Pero los problemas de Odong no habían terminado. La facultad de medicina en la que estudiaba cerró durante un año. Sin ayuda financiera del gobierno autónomo, debió conseguir empleo.
«Se suponía que nos iban a becar, pero el gobierno de Equatoria Oriental tendrá sus razones para no darnos las becas», dice. El costo anual de sus estudios equivale a casi 600 dólares.
Con su salario mensual de 900 libras sudanesas (unos 354 dólares) Odong sostiene a su esposa y a su hijo de tres años, y envía 300 libras a sus padres.
Además, planifica un futuro mejor para su niño. Para él, eso significa enviarlo a un colegio internado en el norte de Uganda.
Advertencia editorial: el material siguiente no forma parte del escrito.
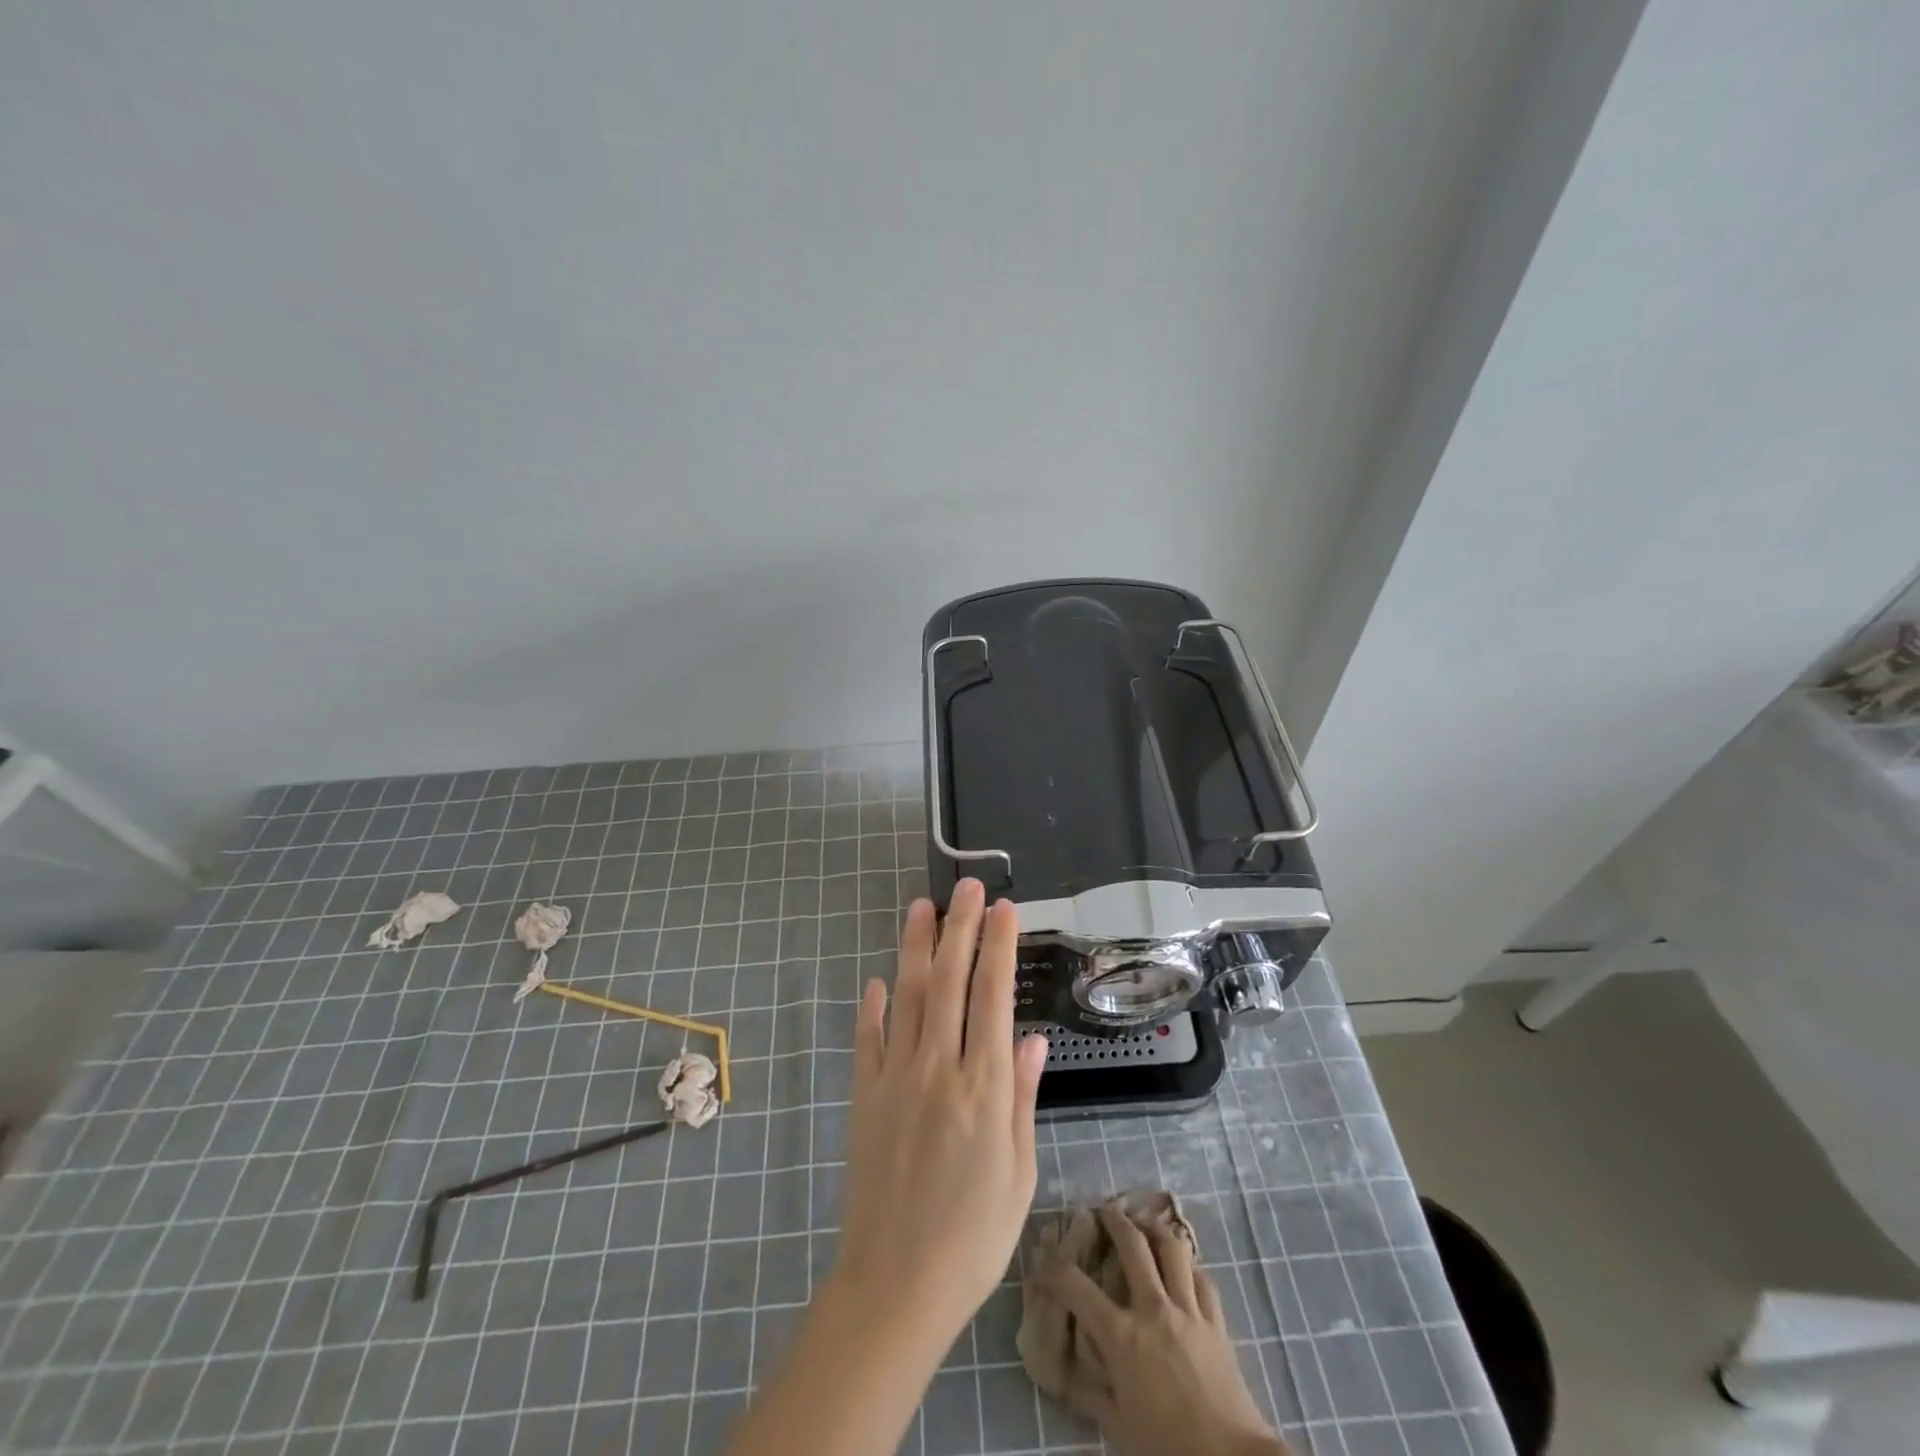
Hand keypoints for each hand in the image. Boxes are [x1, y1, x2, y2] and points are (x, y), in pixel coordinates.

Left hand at [832, 881, 1049, 1347]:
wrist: (896, 1284)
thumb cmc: (974, 1236)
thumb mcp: (1019, 1171)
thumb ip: (1024, 1096)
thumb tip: (1033, 1037)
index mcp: (985, 1086)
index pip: (993, 995)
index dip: (998, 945)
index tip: (1003, 908)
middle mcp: (939, 1067)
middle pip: (948, 980)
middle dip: (959, 927)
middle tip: (965, 886)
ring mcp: (896, 1077)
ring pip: (907, 995)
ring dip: (915, 946)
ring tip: (922, 907)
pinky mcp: (865, 1094)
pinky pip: (868, 1037)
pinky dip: (872, 1004)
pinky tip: (877, 980)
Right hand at [1046, 1205, 1288, 1455]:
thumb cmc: (1168, 1447)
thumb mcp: (1119, 1428)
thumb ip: (1092, 1395)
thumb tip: (1068, 1376)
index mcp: (1121, 1335)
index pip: (1076, 1286)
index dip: (1054, 1267)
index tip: (1044, 1257)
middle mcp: (1152, 1308)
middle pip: (1132, 1244)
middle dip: (1114, 1220)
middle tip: (1104, 1209)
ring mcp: (1188, 1309)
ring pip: (1172, 1248)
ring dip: (1156, 1228)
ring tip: (1146, 1222)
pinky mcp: (1216, 1320)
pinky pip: (1202, 1278)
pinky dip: (1190, 1265)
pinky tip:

Cuando se le pregunta si no sometería así al niño al mismo trauma de ruptura familiar que él sufrió, aclara que no es eso lo que quiere: «Mi esposa alquilará una casa cerca de la escuela para estar con él».
Pero antes ella tendrá que problemas sobre su propia nacionalidad. Como ugandesa, debe esperar que concluya el referendo para iniciar los trámites que le permitan nacionalizarse sudanesa sureña.
«Este es un problema común de tribus como los madi, nimulai y kakwa, que habitan ambos lados de la frontera. Pero como pueblo, somos lo mismo», dice su esposo.
Los planes y esperanzas de una joven familia son el eco de una nación naciente. Su historia es la de una familia obligada a buscar en los vecinos de África oriental respuesta a necesidades básicas como educación y a problemas no resueltos, como los vínculos tribales, las fronteras y la nacionalidad.